VU study reveals factor’s new role in cell division, migrationOct. 30, 2014, 9:03 AM
There’s a new sheriff in town — in the world of microtubule dynamics.
Microtubules form the cell’s structural skeleton and cargo-moving system, and they are nearly always in flux. They grow, shrink and rearrange themselves as they participate in processes including cell division and migration.
Now, Vanderbilt University investigators have discovered a new molecular mechanism that regulates microtubule dynamics. The unexpected finding, reported in Developmental Cell, has implications for cancer drug discovery, said Irina Kaverina, Ph.D., associate professor of Cell and Developmental Biology.
“Cancer drugs that target microtubules in general have a lot of complications,” Kaverina said. “To find new, more selective drug targets, investigators are looking at the proteins that modify microtubule dynamics during cell division and cell migration.”
Microtubules are long tube-like structures that grow and shrink only at one end — the “plus end.” Proteins that bind at microtubule plus ends participate in the growing and shrinking processes. The end-binding proteins (EBs) — one of many types of proteins that bind the plus end — have claimed the crown as “master regulators of microtubule plus ends,” Kaverina said.
“The dogma is that EBs bind to microtubule plus ends and then every other protein that is there, it is there because it binds to EBs,” she said. “No one has considered whether one of these proteins regulates binding of EBs to microtubules.”
Kaverina’s group, led by former graduate student Ashley Grimaldi, Ph.D., found that a family of proteins called CLASPs, known to bind to the microtubule plus end, controls the binding of EBs to microtubules.
“Our paper is the first to show that another plus end protein regulates EBs,” Kaverina said.
The researchers demonstrated that in cells without CLASPs, EBs were no longer concentrated at the dynamic plus end tip. Instead, EBs bound along the entire length of the microtubule.
In a series of biochemical experiments, they showed that CLASPs exclude EBs from binding along the microtubule length, restricting their localization to the microtubule plus end. The investigators suggest that CLASP alters the microtubule lattice to exclude EB binding, except at the tip.
“Our findings change the whole concept of how microtubule plus ends are dynamically regulated,” Kaverina said.
Since EB proteins are targets of current cancer drug development programs, it’s especially important to consider the whole picture of their role in microtubule dynamics, she said. It might be possible to target CLASPs to influence EBs and microtubule dynamics.
Microtubules are targets not only for cancer drugs, but also for neurological diseases. In neurons, microtubules form the axon “tracks,” along which molecules are transported from the cell body to the nerve endings.
Kaverina emphasizes that the centrality of microtubules to cellular functions may make them good targets for the treatment of other disorders as well.

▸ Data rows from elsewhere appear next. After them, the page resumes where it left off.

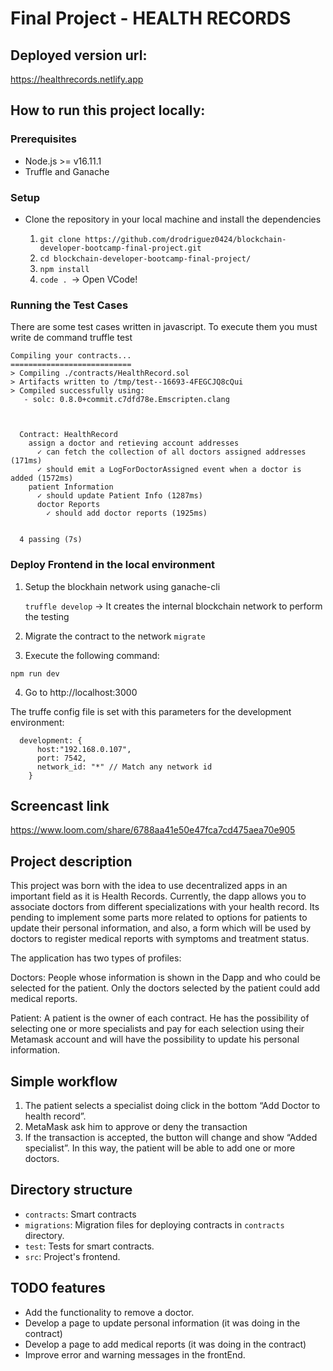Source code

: # Final Project - HEALTH RECORDS

## Deployed version url:

https://healthrecords.netlify.app

## How to run this project locally:

### Prerequisites

- Node.js >= v16.11.1
- Truffle and Ganache


### Setup
- Clone the repository in your local machine and install the dependencies
  
  1. `git clone https://github.com/drodriguez0424/blockchain-developer-bootcamp-final-project.git`
  2. `cd blockchain-developer-bootcamp-final-project/`
  3. `npm install`
  4. `code . `-> Open VCode!
 
### Running the Test Cases
There are some test cases written in javascript. To execute them you must write de command truffle test


```
Compiling your contracts...
===========================
> Compiling ./contracts/HealthRecord.sol
> Artifacts written to /tmp/test--16693-4FEGCJQ8cQui
> Compiled successfully using:
   - solc: 0.8.0+commit.c7dfd78e.Emscripten.clang



  Contract: HealthRecord
    assign a doctor and retieving account addresses
      ✓ can fetch the collection of all doctors assigned addresses (171ms)
      ✓ should emit a LogForDoctorAssigned event when a doctor is added (1572ms)
    patient Information
      ✓ should update Patient Info (1287ms)
      doctor Reports
        ✓ should add doctor reports (1925ms)


  4 passing (7s)

```

### Deploy Frontend in the local environment

1. Setup the blockhain network using ganache-cli
   
   `truffle develop` -> It creates the internal blockchain network to perform the testing
   
2. Migrate the contract to the network
   `migrate`

3. Execute the following command:
   
  `npm run dev`

4. Go to http://localhost:3000


The truffe config file is set with this parameters for the development environment:

```
  development: {
      host:"192.168.0.107",
      port: 7542,
      network_id: "*" // Match any network id
    }
```

## Screencast link
https://www.loom.com/share/6788aa41e50e47fca7cd475aea70e905


## Project description
This project was born with the idea to use decentralized apps in an important field as it is Health Records.
Currently, the dapp allows you to associate doctors from different specializations with your health record. Its pending to implement some parts more related to options for patients to update their personal information, and also, a form which will be used by doctors to register medical reports with symptoms and treatment status.

The application has two types of profiles:

Doctors: People whose information is shown in the Dapp and who could be selected for the patient. Only the doctors selected by the patient could add medical reports.

Patient: A patient is the owner of each contract. He has the possibility of selecting one or more specialists and pay for each selection using their Metamask account and will have the possibility to update his personal information.


## Simple workflow

1.	The patient selects a specialist doing click in the bottom “Add Doctor to health record”.
2.	MetaMask ask him to approve or deny the transaction
3.	If the transaction is accepted, the button will change and show “Added specialist”.
In this way, the patient will be able to add one or more doctors.


## Directory structure

- `contracts`: Smart contracts
- `migrations`: Migration files for deploying contracts in `contracts` directory.
- `test`: Tests for smart contracts.
- `src`: Project's frontend.

## TODO features
- Add the functionality to remove a doctor.
- Develop a page to update personal information (it was doing in the contract)
- Develop a page to add medical reports (it was doing in the contract)
- Improve error and warning messages in the frontEnd.

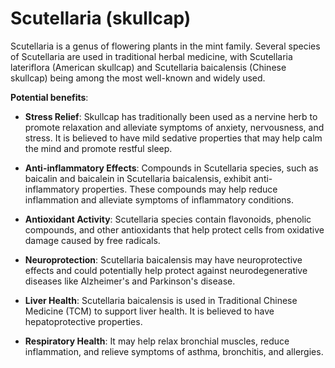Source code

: # Scutellaria (skullcap)

Scutellaria is a genus of flowering plants in the mint family. Several species of Scutellaria are used in traditional herbal medicine, with Scutellaria lateriflora (American skullcap) and Scutellaria baicalensis (Chinese skullcap) being among the most well-known and widely used.

**Potential benefits**:

* **Stress Relief**: Skullcap has traditionally been used as a nervine herb to promote relaxation and alleviate symptoms of anxiety, nervousness, and stress. It is believed to have mild sedative properties that may help calm the mind and promote restful sleep.

* **Anti-inflammatory Effects**: Compounds in Scutellaria species, such as baicalin and baicalein in Scutellaria baicalensis, exhibit anti-inflammatory properties. These compounds may help reduce inflammation and alleviate symptoms of inflammatory conditions.

* **Antioxidant Activity**: Scutellaria species contain flavonoids, phenolic compounds, and other antioxidants that help protect cells from oxidative damage caused by free radicals. 

* **Neuroprotection**: Scutellaria baicalensis may have neuroprotective effects and could potentially help protect against neurodegenerative diseases like Alzheimer's and Parkinson's disease.

* **Liver Health**: Scutellaria baicalensis is used in Traditional Chinese Medicine (TCM) to support liver health. It is believed to have hepatoprotective properties.

* **Respiratory Health**: It may help relax bronchial muscles, reduce inflammation, and relieve symptoms of asthma, bronchitis, and allergies.
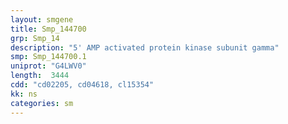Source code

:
 ```yaml
---
layout: smgene
title: Smp_144700
grp: Smp_14
description: "5' AMP activated protein kinase subunit gamma"
smp: Smp_144700.1
uniprot: "G4LWV0"
length:  3444
cdd: "cd02205, cd04618, cl15354"
kk: ns
categories: sm
---
```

“I think there are very many understudied clinically important microtubule functions,” she said.
The research was conducted by a collaborative team including Kaverina’s group and investigators at Yokohama City University in Yokohama, Japan and at the University of Warwick in Coventry, United Kingdom. The work was supported in part by the National Institutes of Health (grant GM078373) and by the American Heart Association.